Barcelone. La casserole dont Manuel Valls se passerait bien

Le parti politique ERC dénonce une “fraude électorale” opérée en 2019

Manuel Valls, candidat au élections municipales de 2019 à Barcelone © ACN
Manuel Valls, candidat au élections municipales de 2019 à Barcelone © ACN

Manuel Valls, auteur d’un important dépassement de comptes de campagne à Barcelone, est pointé du doigt par la Cour des comptes espagnole. Le parti ERC dénonce un manque d’éthique.

L’ancien Premier ministre Manuel Valls a fait l’objet, mardi 18 mai, d’un dur communiqué de la formation politique Esquerra Republicana de Catalunya, dans lequel des sanctions judiciaire sont demandées contre le candidat malheureux aux élections municipales de Barcelone. Le parti indépendantiste, arrivé en tête, espère une comparution de l’intéressé face au comité d’éthique municipal. Pour sa part, le candidat d’ERC, Ernest Maragall, évoque une “fraude électorale”.


Ces prises de positions font suite aux irrégularités dans le financement de la campagne électorale de Manuel Valls, en 2019 à Barcelone, révélée en mars dernier. Selon la cour des comptes espagnole, le natif de la ville, arrivé quatrième avec 13,9 % des voix, a oublié de déclarer près de 190 000 euros et aurait dépassé de 71 % le plafond de dépenses autorisé, lors d’une opération qui a coûté 305 000 euros.

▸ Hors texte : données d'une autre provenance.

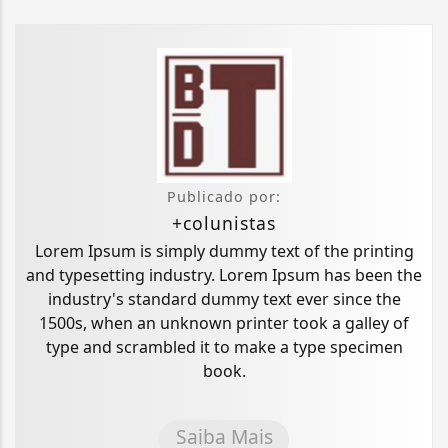
Publicado por:
+colunistas
Lorem Ipsum is simply dummy text of the printing
and typesetting industry. Lorem Ipsum has been the
industry's standard dummy text ever since the
1500s, when an unknown printer took a galley of
type and scrambled it to make a type specimen
book.
Saiba Mais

L’instance de contrôle relève également que la majeure partie de la somme a été versée par une association, appelée “’Barcelona Capital Europea”, alors qu’il est interdit qu’un tiers paie pour des services liés à l’activité des partis politique, selon la loi espagnole de financement des partis. Manuel Valls, qui semblait vouloir tout connaître de son pays d’origine, est ostensiblement empêtré dans une affaire qui devrait, comme bien d’autres, ne pas traverser la frontière de l’information qui sépare la sphère médiatique sud-catalane et espagnole de son pendant français.